*** SOURCE PASSAGE
An average of 23 daily cases involving missing, abandoned, abducted or found children were recorded between January 2025 and March 2026, according to data released on Sunday that paints a stark picture of pressures facing families and child protection services.

 

Records from the Child Protection Information Management System (CPIMS), maintained by the State Department for Children Services, show 10,581 child protection cases were logged during the 15-month period.

 

They included 1,636 cases involving missing or lost-and-found children, 1,952 reported abductions, 173 confirmed trafficking cases and 6,820 incidents of child abandonment.

 

The figures follow concerns raised during last year’s International Missing Children’s Day commemorations, when the State Department for Children Services reported 8,824 cases involving missing and found children in 2024. Of those, 3,866 children remained missing while 2,336 were reunited with their families or placed in alternative care.

 

“Behind each statistic lies a story of heartbreak and loss,” Gender, Culture and Children Services Cabinet Secretary Hannah Cheptumo said during a briefing in Nairobi marking International Missing Children’s Day.

“These are not isolated cases. They reflect a serious national challenge that calls for collective responsibility.”

 

Observed globally on May 25, the day commemorates missing and abducted children and traces its origins to the 1979 disappearance of six-year-old Etan Patz in New York.

 

Authorities used the occasion to draw attention to patterns emerging from CPIMS, the digital platform introduced in 2016 to consolidate child protection records from across all 47 counties.

 

The system integrates reports from children’s officers, the National Child Helpline 116 and community reporting networks, allowing officials to track cases as they move through the protection system.

 

Abandonment accounted for nearly two-thirds of all cases recorded during the period reviewed, making it by far the largest category in the database.

 

Child welfare officers and advocacy groups linked the trend to rising economic hardship, family breakdown and migration pressures.

 

The figures also point to continuing risks of trafficking and abduction. Although trafficking cases accounted for a relatively small share of the total, officials said many involved severe forms of exploitation, including forced labour and commercial sexual abuse.

 

Nairobi recorded the highest number of child protection cases nationally, leading an urban and regional trend that officials noted is heavily concentrated in Nakuru, Kakamega, Homa Bay, and Kiambu counties.

 

The database is also used to coordinate rescue operations, trace relatives, support family reunification and monitor court-directed child protection interventions.

 

Principal Secretary CPA Carren Ageng’o said the department had undertaken a range of interventions across the reported cases, including alternative family care placements, rescue operations, family tracing and judicial action.
******
# TASK 1
Reproduce the passage of the article on child protection cases from "Abandonment accounted for" to "and Kiambu counties.".
# TASK 2
Answer these questions using the article on child protection cases:
(a) How many child protection cases were logged during the 15-month period?
(b) In what year was the CPIMS digital platform introduced?
(c) Which area recorded the highest number of child protection cases nationally?
# TASK 3
Write the next few paragraphs of the article on child protection cases, picking up after its final sentence.
*** SUPPLIED DATA
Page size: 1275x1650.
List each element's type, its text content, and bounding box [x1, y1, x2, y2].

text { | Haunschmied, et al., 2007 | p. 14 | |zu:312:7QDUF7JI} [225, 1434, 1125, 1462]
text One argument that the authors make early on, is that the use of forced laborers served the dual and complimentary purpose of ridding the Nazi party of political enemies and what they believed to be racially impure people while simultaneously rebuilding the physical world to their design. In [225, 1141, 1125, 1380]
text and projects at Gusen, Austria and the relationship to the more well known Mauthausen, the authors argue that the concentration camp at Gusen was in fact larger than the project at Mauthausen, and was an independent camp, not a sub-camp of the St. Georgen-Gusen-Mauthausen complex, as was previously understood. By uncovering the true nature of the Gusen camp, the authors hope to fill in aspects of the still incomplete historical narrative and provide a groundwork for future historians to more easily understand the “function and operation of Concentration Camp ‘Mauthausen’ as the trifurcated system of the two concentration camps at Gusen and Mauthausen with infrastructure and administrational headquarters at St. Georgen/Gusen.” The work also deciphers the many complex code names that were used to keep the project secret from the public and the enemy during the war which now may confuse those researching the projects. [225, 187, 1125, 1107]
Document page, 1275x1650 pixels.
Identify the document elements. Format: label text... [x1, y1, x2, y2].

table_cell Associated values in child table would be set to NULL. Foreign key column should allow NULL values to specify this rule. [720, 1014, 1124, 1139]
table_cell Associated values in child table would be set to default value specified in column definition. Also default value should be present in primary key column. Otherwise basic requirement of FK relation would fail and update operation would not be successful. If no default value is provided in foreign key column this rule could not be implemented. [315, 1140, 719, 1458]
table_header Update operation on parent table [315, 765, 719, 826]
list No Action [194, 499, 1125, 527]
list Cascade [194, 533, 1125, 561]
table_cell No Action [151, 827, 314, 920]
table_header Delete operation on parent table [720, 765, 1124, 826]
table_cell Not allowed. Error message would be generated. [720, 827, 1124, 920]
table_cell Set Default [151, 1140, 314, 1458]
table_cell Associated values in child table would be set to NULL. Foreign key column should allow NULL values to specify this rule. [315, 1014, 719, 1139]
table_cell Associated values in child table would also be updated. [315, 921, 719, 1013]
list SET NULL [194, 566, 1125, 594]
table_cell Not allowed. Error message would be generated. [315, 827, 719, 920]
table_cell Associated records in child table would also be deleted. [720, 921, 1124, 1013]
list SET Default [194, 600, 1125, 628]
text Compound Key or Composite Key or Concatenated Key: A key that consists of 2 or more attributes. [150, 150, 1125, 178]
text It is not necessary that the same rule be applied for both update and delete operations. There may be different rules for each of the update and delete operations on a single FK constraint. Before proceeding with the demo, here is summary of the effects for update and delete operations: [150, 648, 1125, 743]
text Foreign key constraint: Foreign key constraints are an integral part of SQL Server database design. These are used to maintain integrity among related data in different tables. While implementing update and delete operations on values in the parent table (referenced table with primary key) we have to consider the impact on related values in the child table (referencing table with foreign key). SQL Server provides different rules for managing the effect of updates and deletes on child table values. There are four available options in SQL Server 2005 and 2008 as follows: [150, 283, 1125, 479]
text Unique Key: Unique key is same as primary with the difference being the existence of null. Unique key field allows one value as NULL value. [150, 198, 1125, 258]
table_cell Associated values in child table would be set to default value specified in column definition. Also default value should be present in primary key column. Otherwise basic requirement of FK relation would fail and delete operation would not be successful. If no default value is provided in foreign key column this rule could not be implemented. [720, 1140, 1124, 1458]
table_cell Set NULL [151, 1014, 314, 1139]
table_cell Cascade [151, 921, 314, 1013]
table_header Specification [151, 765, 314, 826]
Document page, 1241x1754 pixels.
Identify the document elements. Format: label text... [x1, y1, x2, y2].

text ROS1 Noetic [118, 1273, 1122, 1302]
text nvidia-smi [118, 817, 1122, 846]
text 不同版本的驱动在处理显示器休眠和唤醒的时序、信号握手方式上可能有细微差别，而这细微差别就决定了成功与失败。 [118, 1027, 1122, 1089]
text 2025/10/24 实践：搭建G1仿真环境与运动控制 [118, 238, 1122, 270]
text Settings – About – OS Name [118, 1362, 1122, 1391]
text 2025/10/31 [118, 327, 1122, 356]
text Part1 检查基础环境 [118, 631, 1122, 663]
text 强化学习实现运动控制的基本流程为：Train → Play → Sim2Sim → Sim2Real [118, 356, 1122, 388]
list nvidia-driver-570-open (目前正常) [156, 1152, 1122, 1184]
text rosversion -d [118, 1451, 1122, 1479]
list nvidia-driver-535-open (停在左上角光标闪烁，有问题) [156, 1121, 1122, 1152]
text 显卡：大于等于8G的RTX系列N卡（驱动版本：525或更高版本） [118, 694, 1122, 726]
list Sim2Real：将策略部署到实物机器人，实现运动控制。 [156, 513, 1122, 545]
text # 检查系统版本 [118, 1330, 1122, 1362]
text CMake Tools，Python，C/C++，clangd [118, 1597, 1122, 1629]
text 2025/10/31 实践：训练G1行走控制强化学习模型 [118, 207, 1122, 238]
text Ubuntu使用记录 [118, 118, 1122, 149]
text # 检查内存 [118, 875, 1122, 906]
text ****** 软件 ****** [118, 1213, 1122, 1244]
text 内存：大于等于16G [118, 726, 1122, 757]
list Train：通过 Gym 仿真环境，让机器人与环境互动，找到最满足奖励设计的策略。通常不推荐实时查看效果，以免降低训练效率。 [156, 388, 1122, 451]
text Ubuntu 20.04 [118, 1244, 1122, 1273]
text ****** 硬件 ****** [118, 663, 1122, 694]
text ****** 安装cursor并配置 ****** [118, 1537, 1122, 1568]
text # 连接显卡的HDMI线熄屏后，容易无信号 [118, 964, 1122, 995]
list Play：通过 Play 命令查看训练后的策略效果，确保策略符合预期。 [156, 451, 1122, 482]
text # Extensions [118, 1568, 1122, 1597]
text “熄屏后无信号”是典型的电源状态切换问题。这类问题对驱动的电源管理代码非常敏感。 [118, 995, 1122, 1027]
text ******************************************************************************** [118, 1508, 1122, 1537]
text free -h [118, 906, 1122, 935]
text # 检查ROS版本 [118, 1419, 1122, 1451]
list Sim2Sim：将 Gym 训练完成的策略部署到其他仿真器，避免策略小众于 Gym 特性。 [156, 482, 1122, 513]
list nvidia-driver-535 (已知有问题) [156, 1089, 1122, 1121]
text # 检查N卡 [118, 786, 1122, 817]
******
# FINAL RESULT 1
Abandonment accounted for nearly two-thirds of all cases recorded during the period reviewed, making it by far the largest category in the database.

 

Child welfare officers and advocacy groups linked the trend to rising economic hardship, family breakdown and migration pressures.

 

The figures also point to continuing risks of trafficking and abduction. Although trafficking cases accounted for a relatively small share of the total, officials said many involved severe forms of exploitation, including forced labour and commercial sexual abuse.

 

Nairobi recorded the highest number of child protection cases nationally, leading an urban and regional trend that officials noted is heavily concentrated in Nakuru, Kakamega, Homa Bay, and Kiambu counties.

# FINAL RESULT 2
(a) 10,581
(b) 2016
(c) Nairobi

# FINAL RESULT 3
 

“Timely reporting remains our most critical leverage point to enable swift intervention, investigations and access to justice for affected children,” Ageng’o said.

 

Child protection officers, however, say significant gaps remain when children disappear across county boundaries, particularly when delays in reporting slow the circulation of alerts between agencies.

 

One recent case that drew public attention involved six-year-old student, who disappeared after leaving school in Sagana, Kirinyaga County. CCTV footage reportedly showed the young child walking alongside an unidentified man shortly after classes ended, underscoring concerns about how quickly missing-child alerts can be activated and shared.

 

The State Department says it is working to strengthen community-based reporting systems and expand coordination through a network of more than 107,000 Community Health Promoters.

 

It is also backing proposed amendments to anti-trafficking legislation aimed at tightening oversight of illegal adoption networks and unregulated child-care institutions.

 

The figures were released as implementation of the Children Act, 2022 continues, with county-level structures taking on expanded responsibilities for child welfare coordination and protection services.

 

Officials urged the public to report cases involving missing or vulnerable children through the toll-free Child Helpline 116, which feeds directly into the national tracking system.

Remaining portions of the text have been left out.